[Stated exercise]
Extract every line of the items below verbatim, changing nothing.

[Data lines]
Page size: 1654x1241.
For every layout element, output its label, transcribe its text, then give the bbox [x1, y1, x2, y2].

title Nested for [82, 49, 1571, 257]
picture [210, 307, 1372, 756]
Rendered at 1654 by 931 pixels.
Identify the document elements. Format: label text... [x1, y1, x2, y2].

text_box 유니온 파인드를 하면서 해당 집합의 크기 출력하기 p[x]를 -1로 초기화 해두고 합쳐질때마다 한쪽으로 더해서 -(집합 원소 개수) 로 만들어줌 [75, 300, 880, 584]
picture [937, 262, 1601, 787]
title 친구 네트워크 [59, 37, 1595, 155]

[Written solution]
Page size: 1654x1241.
For every layout element, output its label, transcribe its text, then give the bbox [x1, y1, x2, y2].

title Nested for [82, 49, 1571, 257]
picture [210, 307, 1372, 756]
Rendered at 1654 by 931 pixels.
Identify the document elements. Format: label text... [x1, y1, x2, y2].

text_box 유니온 파인드를 하면서 해당 집합의 크기 출력하기 p[x]를 -1로 초기화 해두고 합쳐질때마다 한쪽으로 더해서 -(집합 원소 개수) 로 만들어줌 [75, 300, 880, 584]
picture [937, 262, 1601, 787]
title 친구 네트워크 [59, 37, 1595, 155]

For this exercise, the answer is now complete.